(RECORD SET begins)
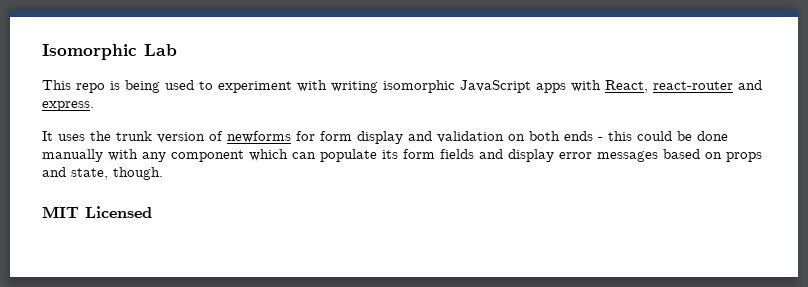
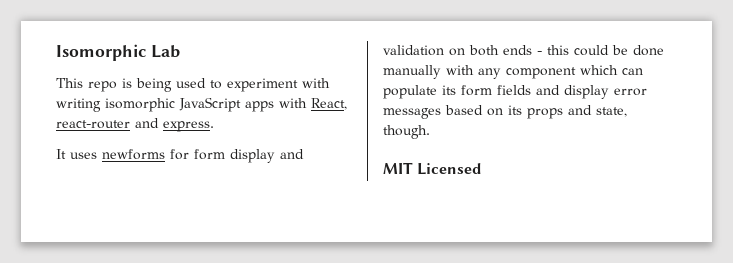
[90,131,223,143] the trunk version of -> (97, 155) none
(722, 155) none -> [508,105,522,115] its

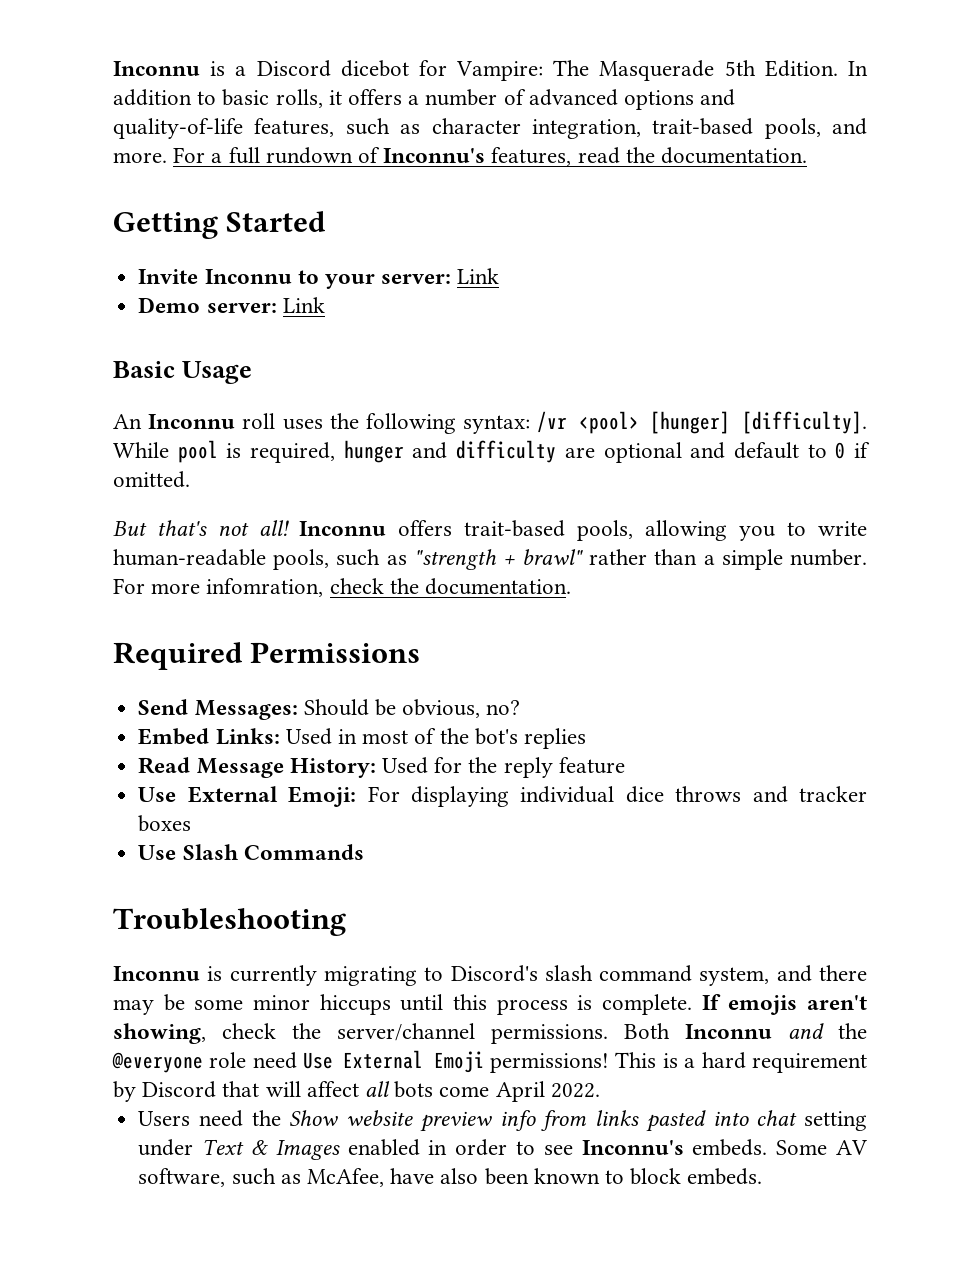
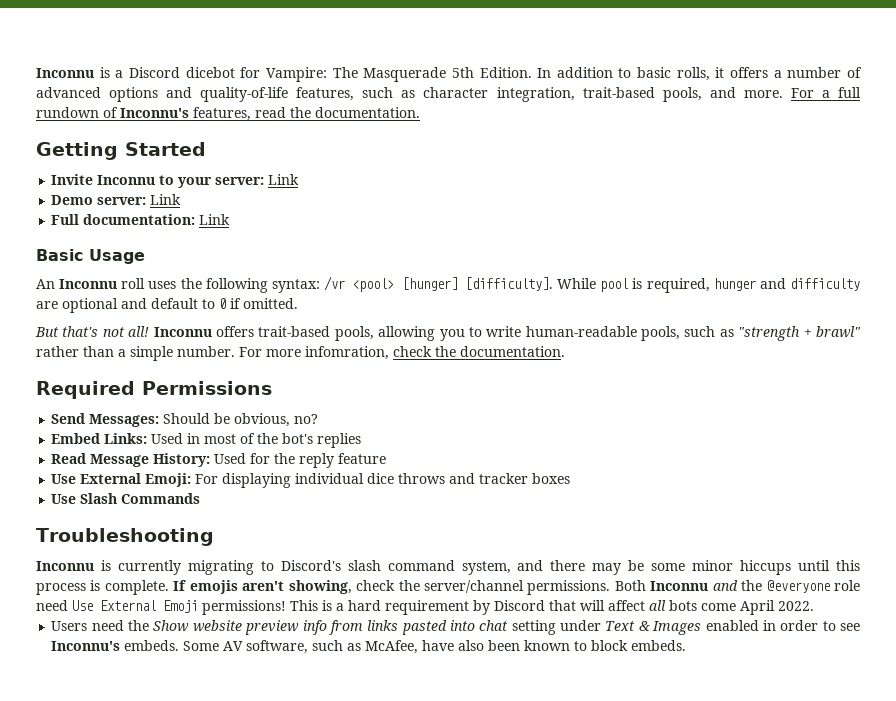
(325, 305) none -> [51,214,231,225] // Full documentation: Link

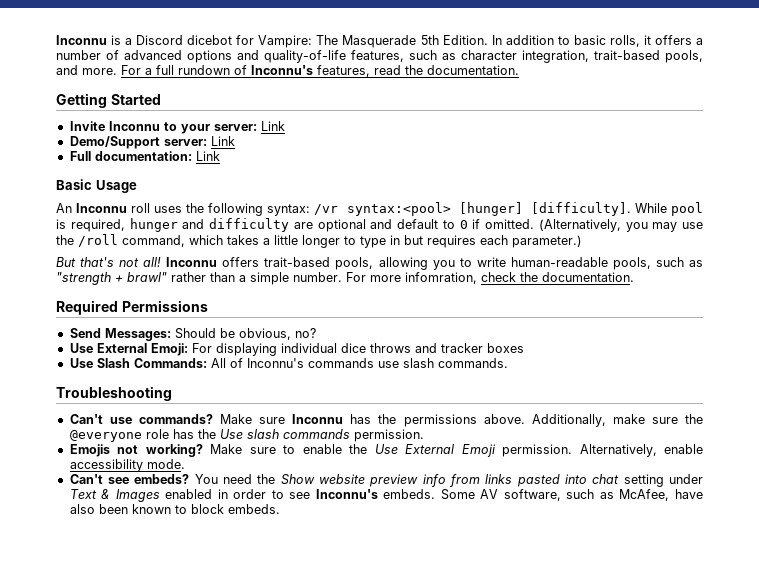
[51,195,94,205] Demo -> [69,136,160,149] Demo/Support
[352,278,395,292] <pool> -> [346,202,451,216] syntax:<pool>
(298, 303) none -> [538,219,703,232] [56,234,582,248] (Alternatively, you may use the /roll command, which takes a little longer to type in but requires each parameter.)
[51,433,362,448] [51,453,387,468] // Embed Links: Used in most of the bot's replies // Read Message History: Used for the reply feature -> (316, 333) none
[121,493,201,504] [36,528,214,546] [36,560,861,575] [36,580,860,595] [36,600,814,615] [51,621,88,631] Commands // Troubleshooting // Inconnu is currently migrating to Discord's slash command system, and there may be some minor hiccups until this process is complete. If emojis aren't showing, check the server/channel permissions. Both Inconnu and the @everyone role need Use External Emoji permissions! This is a hard requirement by Discord that will affect all bots come April 2022. // Users -> [133,358,508,368] [56,386,172,401] [69,414,703,427] [69,429,424,442] [69,444,703,457] [69,459,185,472] [69,474,218,484] Commands: All of Inconnu's commands use slash commands. // Troubleshooting // Can't use commands? Make sure Inconnu has the permissions above. Additionally, make sure the @everyone role has the Use slash commands permission. // Emojis not working? Make sure to enable the Use External Emoji permission. Alternatively, enable accessibility mode. // Can't see embeds? You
(RECORD SET ends)
TASK GOAL —
"[352,278,395,292] <pool> ->" marks the first line to print; reproduce that line and every line after it through the end of the listing above.

ANSWER —
[352,278,395,292] <pool> -> [346,202,451,216] syntax:<pool>
(298, 303) none -> [538,219,703,232] [56,234,582,248] (Alternatively, you may use the /roll command, which takes a little longer to type in but requires each parameter.)
[51,433,362,448] [51,453,387,468] // Embed Links: Used in most of the bot's replies // Read Message History: Used for the reply feature -> (316, 333) none
[121,493,201,504] [36,528,214,546] [36,560,861,575] [36,580,860,595] [36,600,814,615] [51,621,88,631] Commands // Troubleshooting // Inconnu is currently migrating to Discord's slash command system, and there may be some minor hiccups until this process is complete. If emojis aren't showing, check the server/channel permissions. Both Inconnu and the @everyone role need Use External Emoji permissions! This is a hard requirement by Discord that will affect all bots come April 2022. // Users -> [133,358,508,368] [56,386,172,401] [69,414,703,427] [69,429,424,442] [69,444,703,457] [69,459,185,472] [69,474,218,484] Commands: All of Inconnu's commands use slash commands. // Troubleshooting // Can't use commands? Make sure Inconnu has the permissions above. Additionally, make sure the @everyone role has the Use slash commands permission. // Emojis not working? Make sure to enable the Use External Emoji permission. Alternatively, enable accessibility mode. // Can't see embeds? You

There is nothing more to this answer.